In their book Crack in America: Demon Drugs and Social Justice, Craig Reinarman and Harry Levine point out the politics that surrounded crack in the US during the 1980s and 90s. Crack first appeared in late 1984 and 1985, primarily in impoverished African-American and Latino inner-city neighbourhoods in New York, Los Angeles and Miami.

Crack never became a popular of widely used drug, being used by the poorest, most marginalised people in American society. This was not the way that the media and politicians talked about crack from 1986 to 1992.

In 1986, President and Nancy Reagan led a string of politicians in asserting that drugs, especially cocaine, were ‘tearing our country apart’ and ‘killing … a whole generation [of] … our children.’ A 1988 ABC News special report termed crack a ‘plague’ that was ‘eating away at the fabric of America.’ In 1988-89, the Washington Post ran 1,565 stories about the drug crisis.

In 1986, the editor in chief of Newsweek began a full-page editorial with the assertion that:

‘An epidemic [of illicit drugs] abroad in America, as pervasive and dangerous in its way as the plagues of medieval times.’

In the 14th century, the ‘Black Death’ killed about 75 million people in a few years. At the start of the crusade to save “a whole generation” of children from death by crack in 1986, the latest official data showed a national total of eight ‘cocaine-related deaths’ of young people aged 18 and under in the preceding year.

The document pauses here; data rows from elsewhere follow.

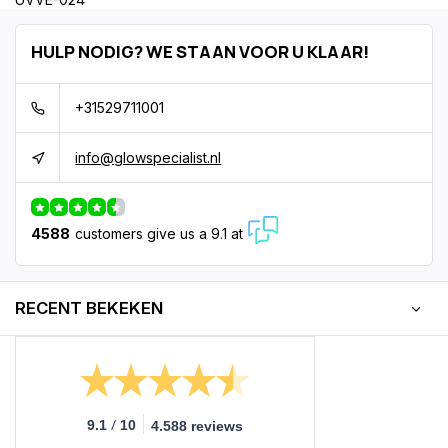
HULP NODIG? WE STAAN VOOR U KLAAR!
+31529711001
info@glowspecialist.nl
4588
customers give us a 9.1 at
RECENT BEKEKEN
/
9.1
10
4.588 reviews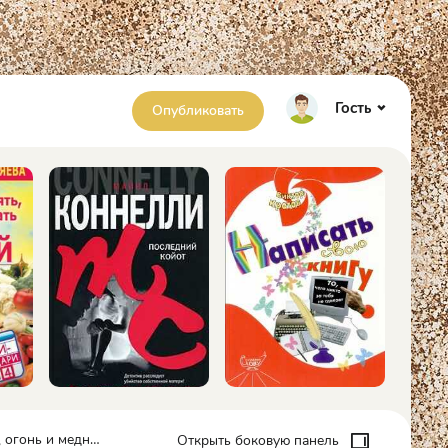
Гость
Опубликовать
е крылья - Максим Андреевич Далин
Открыть боковую панель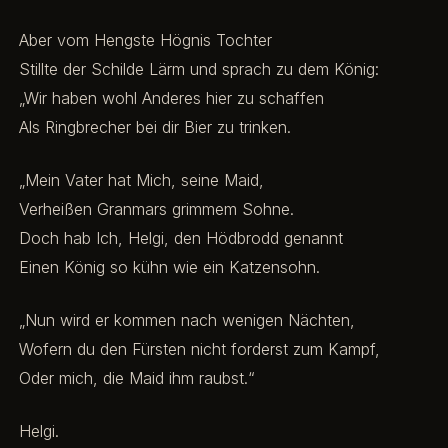
Aber vom Hengste Högnis Tochter
Stillte der Schilde Lärm und sprach zu dem König:
„Wir haben wohl Anderes hier zu schaffen
Als Ringbrecher bei dir Bier zu trinken.
„Mein Vater hat Mich, seine Maid,
Verheißen Granmars grimmem Sohne.
Doch hab Ich, Helgi, den Hödbrodd genannt
Einen König so kühn wie ein Katzensohn.
„Nun wird er kommen nach wenigen Nächten,
Wofern du den Fürsten nicht forderst zum Kampf,
Oder mich, die Maid ihm raubst.“
Helgi.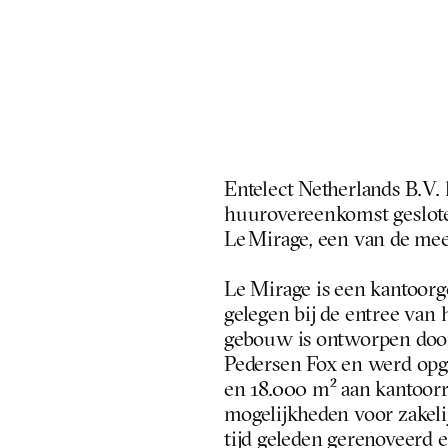
Entelect Netherlands B.V. h
huurovereenkomst gesloten
Le Mirage, een van de mee
Le Mirage is een kantoorg
gelegen bij de entree van 
gebouw is ontworpen door
Pedersen Fox en werd opge
en 18.000 m² aan kantoorr
mogelijkheden voor zakelij
tijd geleden gerenoveerd e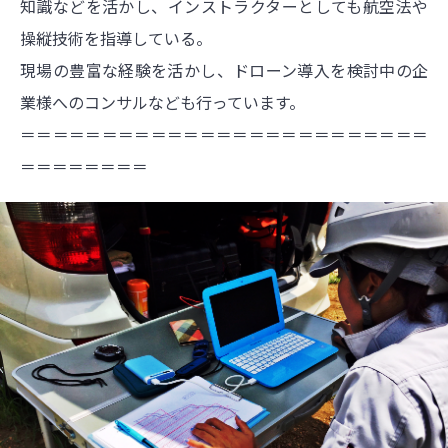
知識などを活かし、インストラクターとしても航空法や
操縦技術を指導している。
現場の豊富な経験を活かし、ドローン導入を検討中の企
業様へのコンサルなども行っています。
＝＝＝＝＝＝＝＝＝＝＝＝＝＝＝＝＝＝＝＝＝＝＝＝＝
＝＝＝＝＝＝＝＝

In 1986, the national prevalence of high school seniors having tried crack in the past year was 4.1%. This declined steadily to 1.5% by 1993. Amongst 18-34 years olds in 1992, only 3% had ever used crack, whilst only 0.4% had used it in the past month. Therefore, prevalence was low. Despite claims that the drug was instantly addicting, most people who used it did not continue.

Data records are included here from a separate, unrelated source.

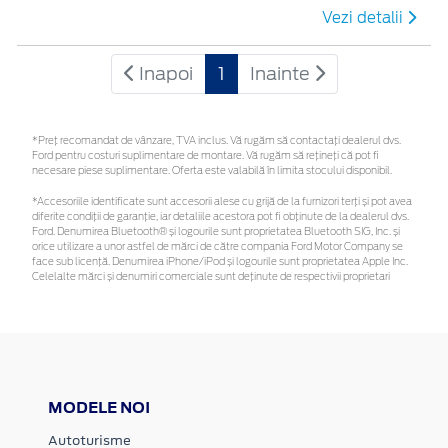
Vezi detalii
Inapoi
1
Inainte
*Preţ recomandat de vânzare, TVA inclus. Vă rugăm să contactaţi dealerul dvs.
Ford pentru costuri suplimentare de montare. Vă rugăm să rețineți că pot fi
necesare piese suplimentare. Oferta este valabilă în limita stocului disponibil.
*Accesoriile identificate sunt accesorii alese cu grijă de la furnizori terți și pot avea
diferite condiții de garanție, iar detaliile acestora pot fi obținute de la dealerul dvs.
Ford. Denumirea Bluetooth® și logourile sunt proprietatea Bluetooth SIG, Inc. și
orice utilizare a unor astfel de mărci de către compania Ford Motor Company se
face sub licență. Denumirea iPhone/iPod și logourile sunt proprietatea Apple Inc.
Celelalte mărci și denumiri comerciale sunt deținute de respectivii proprietari
MODELE NOI
Autoturisme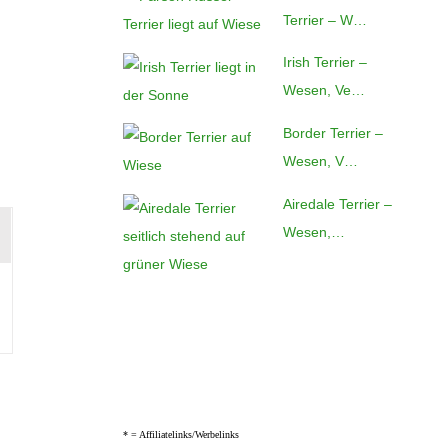
Terrier – W…
Irish Terrier –
Wesen, Ve…
Border Terrier –
Wesen, V…
Airedale Terrier –
Wesen,…
* =
Affiliatelinks/Werbelinks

When he became President, Reagan attempted to restructure public policy according to radical conservative ideology. Programs directed at social problems were systematically de-funded and taken apart.

Unemployment, poverty, urban decay, crime and other social problems were treated as if they were the result of individual deviance, immorality or deviance. Arguments against these ideas were classed as left-wing.

For the New Right, people did not abuse drugs because they were jobless, homeless, poor, depressed or alienated. They were jobless, homeless, poor and depressed because they were weak, immoral or foolish enough to take drugs. Business productivity was flagging because many workers were taking drugs. US education was in trouble because a generation of students were on drugs and teachers did not get tough enough with them. Crack was a godsend to the New Right.

‘They used it and the drug issue as an ideological fig leaf to place over the unsightly urban ills that had increased markedly under the Reagan administration social and economic policies.’

The drug problem provided an all-purpose scapegoat. Politicians could blame an array of problems on the deviant individuals and then expand the nets of social control to imprison those people for causing the problems.

And Nancy Reagan could have a highly visible ‘Just Say No’ campaign showing her social consciousness and demonstrating that she was caring and not frivolous.